## Work item
Compute how many lines in the data below contain "Glandular"; answer only with that number.

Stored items
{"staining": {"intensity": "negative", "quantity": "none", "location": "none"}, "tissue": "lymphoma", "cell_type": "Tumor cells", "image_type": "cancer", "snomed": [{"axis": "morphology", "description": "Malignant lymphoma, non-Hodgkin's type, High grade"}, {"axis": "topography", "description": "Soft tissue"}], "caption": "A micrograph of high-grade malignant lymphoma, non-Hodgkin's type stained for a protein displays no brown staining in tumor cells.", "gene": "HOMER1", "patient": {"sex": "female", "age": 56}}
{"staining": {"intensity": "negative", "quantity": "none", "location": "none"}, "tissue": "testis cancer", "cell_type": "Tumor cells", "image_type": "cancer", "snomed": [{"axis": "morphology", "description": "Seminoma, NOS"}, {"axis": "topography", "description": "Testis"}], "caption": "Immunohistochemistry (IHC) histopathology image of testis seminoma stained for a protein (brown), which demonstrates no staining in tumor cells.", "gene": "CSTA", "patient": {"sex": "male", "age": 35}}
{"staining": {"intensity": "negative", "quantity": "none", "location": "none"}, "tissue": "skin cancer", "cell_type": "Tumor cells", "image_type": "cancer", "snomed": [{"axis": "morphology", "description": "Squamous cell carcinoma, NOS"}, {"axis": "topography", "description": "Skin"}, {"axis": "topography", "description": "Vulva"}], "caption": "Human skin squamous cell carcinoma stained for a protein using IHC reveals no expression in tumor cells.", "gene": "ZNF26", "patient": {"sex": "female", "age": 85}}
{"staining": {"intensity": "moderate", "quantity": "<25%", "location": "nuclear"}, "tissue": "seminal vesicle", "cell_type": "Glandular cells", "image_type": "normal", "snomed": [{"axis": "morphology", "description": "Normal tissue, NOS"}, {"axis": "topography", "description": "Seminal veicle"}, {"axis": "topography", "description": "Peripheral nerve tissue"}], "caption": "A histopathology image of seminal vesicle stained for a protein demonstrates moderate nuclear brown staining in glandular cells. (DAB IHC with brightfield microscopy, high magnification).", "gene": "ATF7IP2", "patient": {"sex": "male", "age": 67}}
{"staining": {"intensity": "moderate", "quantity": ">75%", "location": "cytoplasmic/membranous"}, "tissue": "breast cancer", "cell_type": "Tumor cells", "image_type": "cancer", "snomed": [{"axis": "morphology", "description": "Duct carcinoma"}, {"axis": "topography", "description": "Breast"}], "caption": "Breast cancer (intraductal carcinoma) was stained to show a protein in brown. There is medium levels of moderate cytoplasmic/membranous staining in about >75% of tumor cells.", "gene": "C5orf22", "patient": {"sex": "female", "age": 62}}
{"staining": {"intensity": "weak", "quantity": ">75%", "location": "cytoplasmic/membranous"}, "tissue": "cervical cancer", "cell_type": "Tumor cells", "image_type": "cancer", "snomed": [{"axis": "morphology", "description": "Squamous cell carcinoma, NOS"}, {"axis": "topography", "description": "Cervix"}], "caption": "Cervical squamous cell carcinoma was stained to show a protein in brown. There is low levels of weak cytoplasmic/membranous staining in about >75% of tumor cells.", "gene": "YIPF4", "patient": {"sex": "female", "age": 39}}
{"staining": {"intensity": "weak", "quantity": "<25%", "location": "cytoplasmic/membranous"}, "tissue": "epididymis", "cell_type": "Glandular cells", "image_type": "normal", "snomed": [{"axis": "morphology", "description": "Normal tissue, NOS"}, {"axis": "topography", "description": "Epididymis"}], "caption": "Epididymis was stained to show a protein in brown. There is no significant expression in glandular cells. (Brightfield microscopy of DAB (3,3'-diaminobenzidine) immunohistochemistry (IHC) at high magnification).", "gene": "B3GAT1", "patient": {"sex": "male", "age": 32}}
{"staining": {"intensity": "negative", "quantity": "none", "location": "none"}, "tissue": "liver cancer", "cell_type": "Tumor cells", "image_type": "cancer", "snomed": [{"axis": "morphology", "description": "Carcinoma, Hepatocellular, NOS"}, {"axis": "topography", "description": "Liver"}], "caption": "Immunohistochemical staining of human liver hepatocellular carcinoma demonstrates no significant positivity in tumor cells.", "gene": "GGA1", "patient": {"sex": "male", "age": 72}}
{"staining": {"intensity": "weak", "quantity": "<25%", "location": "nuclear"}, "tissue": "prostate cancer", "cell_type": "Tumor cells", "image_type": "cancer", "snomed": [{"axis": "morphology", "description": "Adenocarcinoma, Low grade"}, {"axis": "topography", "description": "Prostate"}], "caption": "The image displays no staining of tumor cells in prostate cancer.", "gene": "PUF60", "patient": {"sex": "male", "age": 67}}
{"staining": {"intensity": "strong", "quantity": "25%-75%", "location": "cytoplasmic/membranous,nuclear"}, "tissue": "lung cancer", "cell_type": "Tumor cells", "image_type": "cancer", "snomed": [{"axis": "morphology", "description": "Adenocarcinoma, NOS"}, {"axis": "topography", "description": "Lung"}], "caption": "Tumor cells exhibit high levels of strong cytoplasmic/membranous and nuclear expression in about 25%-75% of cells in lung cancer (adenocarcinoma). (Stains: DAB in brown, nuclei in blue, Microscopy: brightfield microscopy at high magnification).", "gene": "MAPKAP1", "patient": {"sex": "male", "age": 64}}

## Solution to this task
2